Let $A$ be an abelian C-algebra, B is another abelian C-algebra. Let $D_{A}$ and $D_{B}$ be the dense subsets of $A$ and $B$. Consider $A\otimes B$, is $D_{A}\otimes D_{B}$ still dense in $A\otimes B$?
I suspect that the answer is no, but I cannot give a counter examples.

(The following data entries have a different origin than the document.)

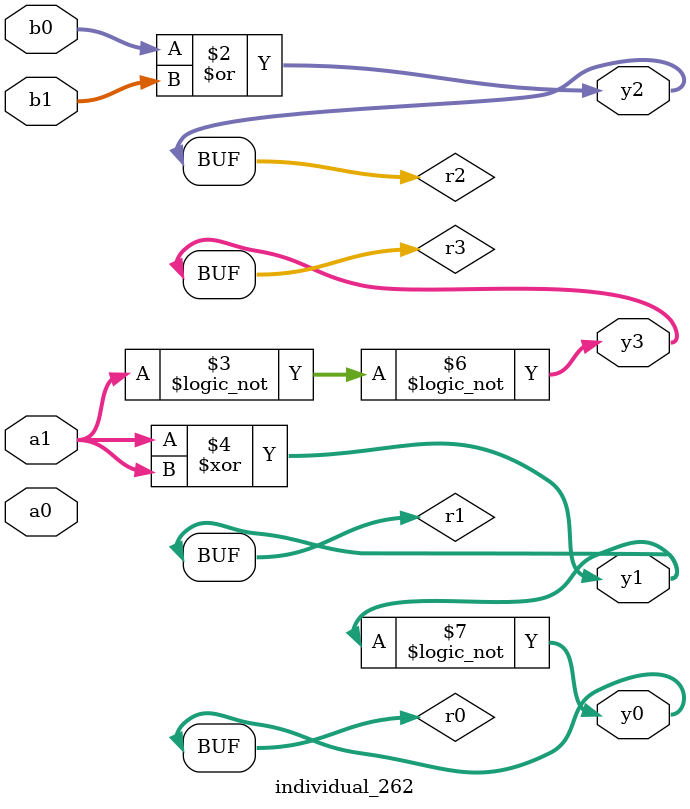
<source format=sv>
module individual_262(input logic [15:0] a1, input logic [15:0] a0, input logic [15:0] b1, input logic [15:0] b0, output logic [15:0] y3, output logic [15:0] y2, output logic [15:0] y1, output logic [15:0] y0);
logic [15:0] r0, r1, r2, r3; 
 always@(*) begin 
	 r0 = a0; r1 = a1; r2 = b0; r3 = b1; 
 	 r2  |=  r3 ;
 	 r3 = ! r1 ;
 	 r1  ^=  r1 ;
 	 r0 = ! b0 ;
 	 r3 = ! r3 ;
 	 r0 = ! r1 ;
 	 y3 = r3; y2 = r2; y1 = r1; y0 = r0; 
end
endmodule
</source>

If $D_A\subset A$ and $D_B\subset B$ are dense subspaces, then the algebraic tensor product $D_A\odot D_B$ is dense in $A\otimes B$. First, $A\odot B$ is dense in $A\otimes B$ by definition. So it suffices to prove that every finite sum of the form $\sum_{k=1}^N a_k\otimes b_k$ can approximated by elements from $D_A\odot D_B$. But that's not hard: Simply approximate every $a_k$ by a sequence $(a_k^{(n)})$ in $D_A$ and every $b_k$ by a sequence $(b^{(n)}_k)$ in $D_B$. Since the norm on $A\otimes B$ is a cross norm, we have $a_k^{(n)}\otimes b_k^{(n)}\to a_k\otimes b_k$. Then we can linearly extend this to get $$ \sum_{k=1}^N a_k^{(n)}\otimes b_k^{(n)}\to\sum_{k=1}^N a_k\otimes b_k. $$ Note that I didn't use that $A$ and $B$ are abelian.